# WHAT YOU SHOULD DO:
Please tell how many of the lines below contain "weight", using only a number.

# MATERIAL FOR THIS TASK:
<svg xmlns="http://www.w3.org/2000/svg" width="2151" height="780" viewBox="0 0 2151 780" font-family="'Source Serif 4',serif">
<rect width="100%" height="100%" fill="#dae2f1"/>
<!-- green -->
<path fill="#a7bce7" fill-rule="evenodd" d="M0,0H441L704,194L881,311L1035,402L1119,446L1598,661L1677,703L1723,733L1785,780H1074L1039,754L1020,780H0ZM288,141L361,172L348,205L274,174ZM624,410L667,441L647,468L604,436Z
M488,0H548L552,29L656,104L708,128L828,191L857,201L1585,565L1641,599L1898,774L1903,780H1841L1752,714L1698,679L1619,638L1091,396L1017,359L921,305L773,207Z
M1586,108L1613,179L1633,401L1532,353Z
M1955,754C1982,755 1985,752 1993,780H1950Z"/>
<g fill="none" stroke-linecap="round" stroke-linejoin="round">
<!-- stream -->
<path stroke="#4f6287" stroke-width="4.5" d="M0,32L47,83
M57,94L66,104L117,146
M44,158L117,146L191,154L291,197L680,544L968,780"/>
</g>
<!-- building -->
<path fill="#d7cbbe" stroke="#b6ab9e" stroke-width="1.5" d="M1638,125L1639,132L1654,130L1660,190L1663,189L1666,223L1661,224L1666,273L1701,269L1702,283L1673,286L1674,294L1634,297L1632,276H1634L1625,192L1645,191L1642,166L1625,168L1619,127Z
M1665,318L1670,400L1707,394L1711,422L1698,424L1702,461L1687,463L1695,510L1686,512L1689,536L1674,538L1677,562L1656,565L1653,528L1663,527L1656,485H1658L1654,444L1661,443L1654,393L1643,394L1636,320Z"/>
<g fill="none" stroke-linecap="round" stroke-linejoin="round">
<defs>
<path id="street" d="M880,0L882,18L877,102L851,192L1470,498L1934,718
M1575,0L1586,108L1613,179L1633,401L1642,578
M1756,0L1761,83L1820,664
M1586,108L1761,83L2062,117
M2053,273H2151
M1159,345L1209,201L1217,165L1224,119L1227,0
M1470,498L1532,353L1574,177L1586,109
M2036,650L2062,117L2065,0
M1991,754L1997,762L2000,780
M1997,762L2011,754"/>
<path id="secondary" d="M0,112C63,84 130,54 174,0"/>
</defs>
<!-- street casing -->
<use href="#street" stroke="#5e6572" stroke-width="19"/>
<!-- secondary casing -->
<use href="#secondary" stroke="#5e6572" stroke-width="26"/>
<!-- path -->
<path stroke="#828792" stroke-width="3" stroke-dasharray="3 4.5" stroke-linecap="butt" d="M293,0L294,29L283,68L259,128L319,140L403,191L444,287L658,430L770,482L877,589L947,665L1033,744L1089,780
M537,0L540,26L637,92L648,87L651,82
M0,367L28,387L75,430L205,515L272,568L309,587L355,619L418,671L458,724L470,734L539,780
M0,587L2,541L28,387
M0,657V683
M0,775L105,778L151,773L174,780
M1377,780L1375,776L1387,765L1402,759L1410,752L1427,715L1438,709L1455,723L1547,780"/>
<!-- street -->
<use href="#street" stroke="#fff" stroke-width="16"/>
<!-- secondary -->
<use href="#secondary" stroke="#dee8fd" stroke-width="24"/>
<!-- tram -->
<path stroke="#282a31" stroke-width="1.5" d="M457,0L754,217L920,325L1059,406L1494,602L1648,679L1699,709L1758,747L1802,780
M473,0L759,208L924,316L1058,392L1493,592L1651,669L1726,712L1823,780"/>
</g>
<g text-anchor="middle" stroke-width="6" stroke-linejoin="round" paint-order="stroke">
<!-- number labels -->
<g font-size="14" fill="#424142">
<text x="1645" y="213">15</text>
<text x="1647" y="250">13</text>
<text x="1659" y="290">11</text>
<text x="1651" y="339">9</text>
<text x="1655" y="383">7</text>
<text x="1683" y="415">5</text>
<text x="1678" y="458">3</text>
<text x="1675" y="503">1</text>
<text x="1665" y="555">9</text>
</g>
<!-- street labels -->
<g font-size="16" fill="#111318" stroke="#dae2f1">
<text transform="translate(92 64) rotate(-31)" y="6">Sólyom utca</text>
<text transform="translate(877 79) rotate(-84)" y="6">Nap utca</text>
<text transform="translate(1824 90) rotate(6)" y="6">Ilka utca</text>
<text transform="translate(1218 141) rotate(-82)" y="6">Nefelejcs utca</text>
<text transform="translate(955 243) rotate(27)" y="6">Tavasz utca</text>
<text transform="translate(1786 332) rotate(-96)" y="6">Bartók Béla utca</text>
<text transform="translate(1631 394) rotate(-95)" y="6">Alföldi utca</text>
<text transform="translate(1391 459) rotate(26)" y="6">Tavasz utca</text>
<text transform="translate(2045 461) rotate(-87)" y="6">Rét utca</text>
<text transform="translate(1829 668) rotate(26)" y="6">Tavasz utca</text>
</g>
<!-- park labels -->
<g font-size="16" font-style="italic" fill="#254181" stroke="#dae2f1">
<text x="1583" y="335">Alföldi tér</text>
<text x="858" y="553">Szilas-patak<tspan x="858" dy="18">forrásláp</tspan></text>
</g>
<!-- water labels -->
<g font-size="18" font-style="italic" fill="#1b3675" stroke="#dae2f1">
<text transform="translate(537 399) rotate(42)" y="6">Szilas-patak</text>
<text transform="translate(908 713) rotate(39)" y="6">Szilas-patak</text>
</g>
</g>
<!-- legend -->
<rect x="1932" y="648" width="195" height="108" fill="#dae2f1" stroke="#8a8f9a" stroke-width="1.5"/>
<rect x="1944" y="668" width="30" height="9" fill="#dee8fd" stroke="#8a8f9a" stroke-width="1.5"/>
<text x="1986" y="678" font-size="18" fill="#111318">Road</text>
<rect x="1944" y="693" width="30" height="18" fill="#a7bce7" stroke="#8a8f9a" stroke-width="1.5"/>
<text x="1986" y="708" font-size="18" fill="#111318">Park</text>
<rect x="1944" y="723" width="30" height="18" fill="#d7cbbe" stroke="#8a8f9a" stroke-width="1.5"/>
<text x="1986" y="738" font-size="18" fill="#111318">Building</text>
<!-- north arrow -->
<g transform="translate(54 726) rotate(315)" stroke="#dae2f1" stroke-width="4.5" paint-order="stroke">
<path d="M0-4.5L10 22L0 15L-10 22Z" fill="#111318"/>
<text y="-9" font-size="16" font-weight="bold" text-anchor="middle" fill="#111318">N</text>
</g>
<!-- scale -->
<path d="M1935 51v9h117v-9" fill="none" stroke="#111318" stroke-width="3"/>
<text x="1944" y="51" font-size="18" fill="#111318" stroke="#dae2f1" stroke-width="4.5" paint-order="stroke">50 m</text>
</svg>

==

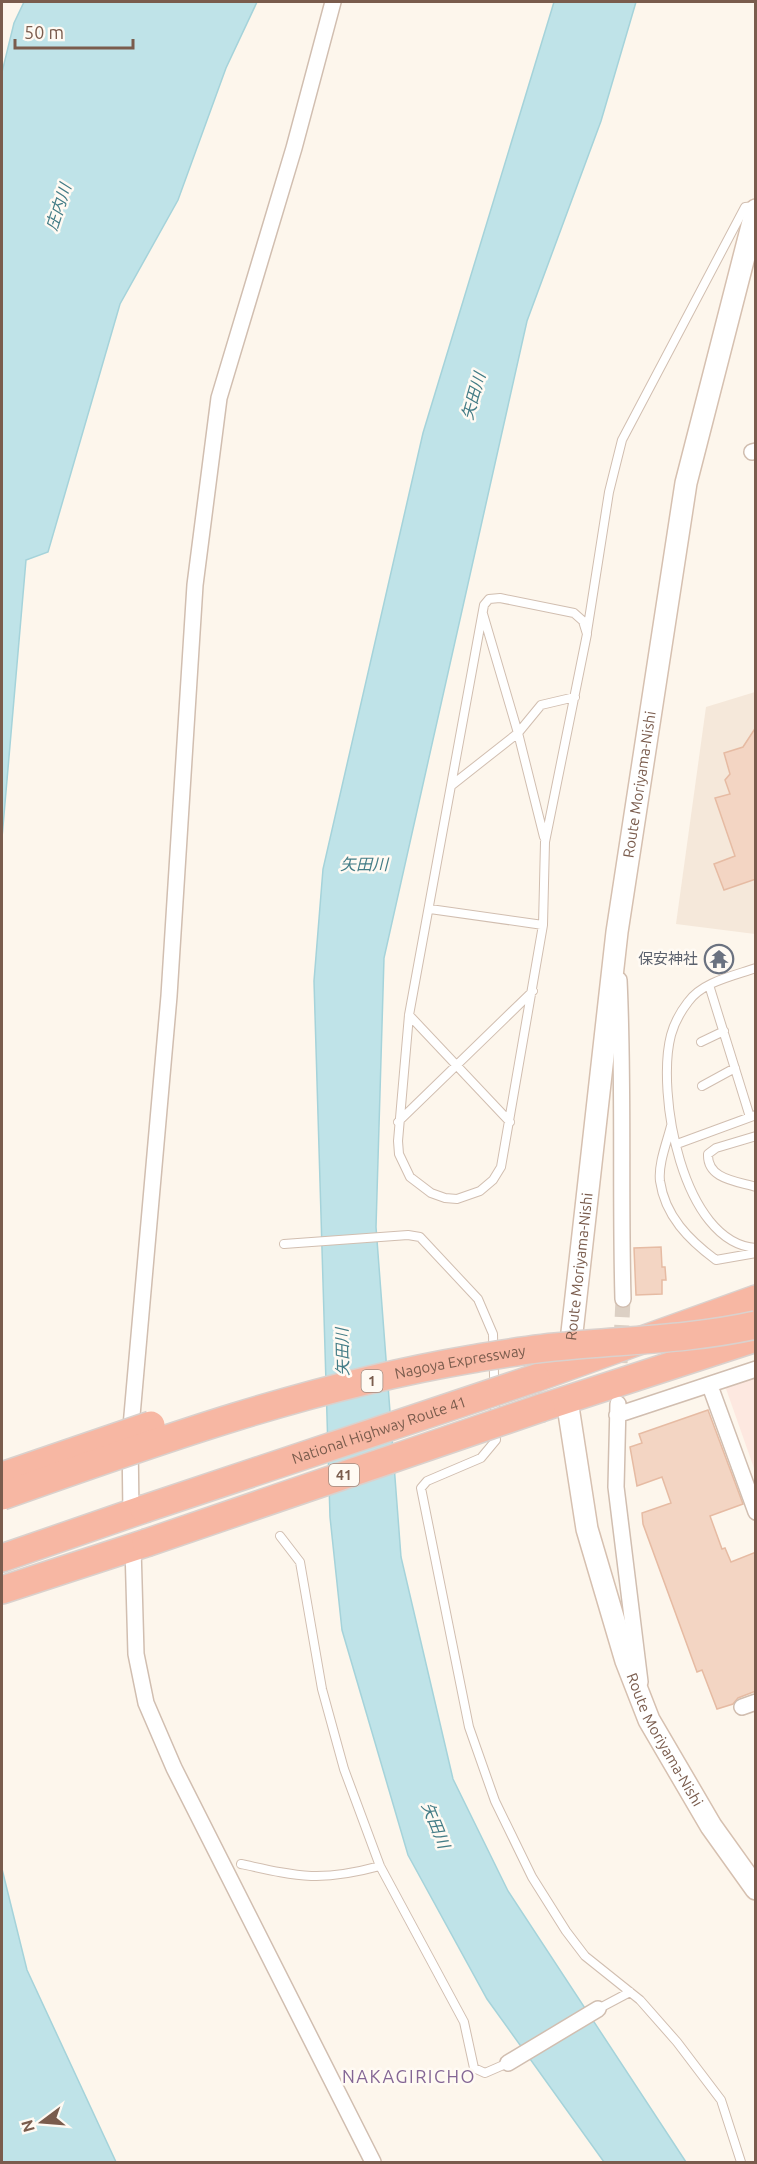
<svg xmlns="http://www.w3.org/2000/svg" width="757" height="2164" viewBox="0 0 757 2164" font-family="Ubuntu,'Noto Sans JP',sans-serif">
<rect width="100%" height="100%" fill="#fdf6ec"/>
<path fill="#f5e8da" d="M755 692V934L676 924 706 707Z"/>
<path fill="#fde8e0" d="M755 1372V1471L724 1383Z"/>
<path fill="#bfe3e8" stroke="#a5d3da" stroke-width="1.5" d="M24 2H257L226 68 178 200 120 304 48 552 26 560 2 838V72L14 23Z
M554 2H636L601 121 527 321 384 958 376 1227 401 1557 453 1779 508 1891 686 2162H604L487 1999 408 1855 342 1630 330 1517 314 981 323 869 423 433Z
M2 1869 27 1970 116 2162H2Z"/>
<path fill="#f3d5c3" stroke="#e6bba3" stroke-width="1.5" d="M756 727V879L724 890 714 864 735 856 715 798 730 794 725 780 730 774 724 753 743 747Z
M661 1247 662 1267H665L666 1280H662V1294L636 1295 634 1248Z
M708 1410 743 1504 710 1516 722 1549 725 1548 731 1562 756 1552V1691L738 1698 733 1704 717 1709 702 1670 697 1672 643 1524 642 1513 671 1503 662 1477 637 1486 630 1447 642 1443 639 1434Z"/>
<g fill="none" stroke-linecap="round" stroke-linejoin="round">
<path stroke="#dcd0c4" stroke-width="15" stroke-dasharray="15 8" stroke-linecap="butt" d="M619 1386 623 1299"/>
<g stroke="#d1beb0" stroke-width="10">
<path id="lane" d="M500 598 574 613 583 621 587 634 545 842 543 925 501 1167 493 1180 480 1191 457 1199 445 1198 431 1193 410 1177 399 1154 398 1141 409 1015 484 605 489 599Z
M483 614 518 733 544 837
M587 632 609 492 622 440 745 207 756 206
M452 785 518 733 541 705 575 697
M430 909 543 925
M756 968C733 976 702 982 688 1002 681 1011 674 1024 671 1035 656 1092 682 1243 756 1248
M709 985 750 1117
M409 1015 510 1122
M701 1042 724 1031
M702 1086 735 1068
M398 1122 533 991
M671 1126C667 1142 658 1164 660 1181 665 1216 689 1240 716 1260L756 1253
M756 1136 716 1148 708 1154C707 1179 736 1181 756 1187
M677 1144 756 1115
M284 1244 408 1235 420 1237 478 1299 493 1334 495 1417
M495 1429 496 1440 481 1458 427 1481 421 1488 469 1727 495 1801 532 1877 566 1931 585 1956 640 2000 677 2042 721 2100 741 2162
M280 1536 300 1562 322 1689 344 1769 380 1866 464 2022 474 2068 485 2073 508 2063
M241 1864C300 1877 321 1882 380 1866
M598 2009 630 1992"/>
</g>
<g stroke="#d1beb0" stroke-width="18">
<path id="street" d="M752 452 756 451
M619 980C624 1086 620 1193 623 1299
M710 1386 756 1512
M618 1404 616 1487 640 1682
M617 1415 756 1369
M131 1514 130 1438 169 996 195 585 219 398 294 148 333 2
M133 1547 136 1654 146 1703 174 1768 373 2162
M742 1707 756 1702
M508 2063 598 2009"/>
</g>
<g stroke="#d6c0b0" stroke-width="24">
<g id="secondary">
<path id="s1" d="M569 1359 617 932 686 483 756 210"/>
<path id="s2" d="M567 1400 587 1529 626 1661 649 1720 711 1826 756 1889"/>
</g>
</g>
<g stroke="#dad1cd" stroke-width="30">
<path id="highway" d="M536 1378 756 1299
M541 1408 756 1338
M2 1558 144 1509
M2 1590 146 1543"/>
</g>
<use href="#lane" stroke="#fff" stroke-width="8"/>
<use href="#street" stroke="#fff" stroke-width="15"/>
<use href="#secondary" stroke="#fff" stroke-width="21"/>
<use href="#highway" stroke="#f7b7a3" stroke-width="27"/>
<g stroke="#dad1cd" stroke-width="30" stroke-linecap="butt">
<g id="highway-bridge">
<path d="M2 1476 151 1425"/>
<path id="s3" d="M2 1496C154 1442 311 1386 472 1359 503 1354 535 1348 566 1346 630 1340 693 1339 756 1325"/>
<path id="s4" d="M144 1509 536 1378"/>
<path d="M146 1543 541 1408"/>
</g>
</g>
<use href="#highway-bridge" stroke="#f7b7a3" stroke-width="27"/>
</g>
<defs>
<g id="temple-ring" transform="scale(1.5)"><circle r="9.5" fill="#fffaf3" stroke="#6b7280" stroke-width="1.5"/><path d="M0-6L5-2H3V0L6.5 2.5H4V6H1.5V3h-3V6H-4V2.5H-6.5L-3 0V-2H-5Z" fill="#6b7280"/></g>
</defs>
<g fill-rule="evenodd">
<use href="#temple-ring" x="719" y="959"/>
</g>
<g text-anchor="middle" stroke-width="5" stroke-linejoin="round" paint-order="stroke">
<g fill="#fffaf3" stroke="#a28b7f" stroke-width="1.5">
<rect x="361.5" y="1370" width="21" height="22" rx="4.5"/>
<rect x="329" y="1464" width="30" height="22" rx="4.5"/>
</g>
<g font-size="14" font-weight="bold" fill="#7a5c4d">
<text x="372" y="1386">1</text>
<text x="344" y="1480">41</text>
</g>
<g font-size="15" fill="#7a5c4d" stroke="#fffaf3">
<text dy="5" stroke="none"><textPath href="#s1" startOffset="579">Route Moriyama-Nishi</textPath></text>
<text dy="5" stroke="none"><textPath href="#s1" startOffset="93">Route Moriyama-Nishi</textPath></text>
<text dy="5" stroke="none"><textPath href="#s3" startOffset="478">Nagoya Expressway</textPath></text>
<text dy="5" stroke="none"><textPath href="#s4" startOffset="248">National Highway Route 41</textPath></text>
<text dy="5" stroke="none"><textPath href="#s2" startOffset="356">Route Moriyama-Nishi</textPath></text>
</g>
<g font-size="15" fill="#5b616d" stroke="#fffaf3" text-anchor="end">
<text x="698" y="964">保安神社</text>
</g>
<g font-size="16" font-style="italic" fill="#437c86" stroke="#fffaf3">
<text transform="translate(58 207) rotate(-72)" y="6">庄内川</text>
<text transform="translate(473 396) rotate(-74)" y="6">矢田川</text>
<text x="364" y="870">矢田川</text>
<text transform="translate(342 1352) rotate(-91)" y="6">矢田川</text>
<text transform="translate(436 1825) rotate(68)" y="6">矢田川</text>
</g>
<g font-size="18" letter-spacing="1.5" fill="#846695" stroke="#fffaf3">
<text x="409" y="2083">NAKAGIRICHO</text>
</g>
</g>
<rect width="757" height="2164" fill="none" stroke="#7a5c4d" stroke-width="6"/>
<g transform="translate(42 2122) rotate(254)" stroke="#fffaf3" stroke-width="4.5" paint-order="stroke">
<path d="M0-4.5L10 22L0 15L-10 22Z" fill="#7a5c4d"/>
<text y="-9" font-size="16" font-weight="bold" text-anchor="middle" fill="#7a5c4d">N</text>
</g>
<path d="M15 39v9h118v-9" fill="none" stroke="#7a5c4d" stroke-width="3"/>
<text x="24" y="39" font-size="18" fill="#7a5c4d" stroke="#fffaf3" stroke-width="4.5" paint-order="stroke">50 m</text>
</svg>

# ANSWER SPACE:
3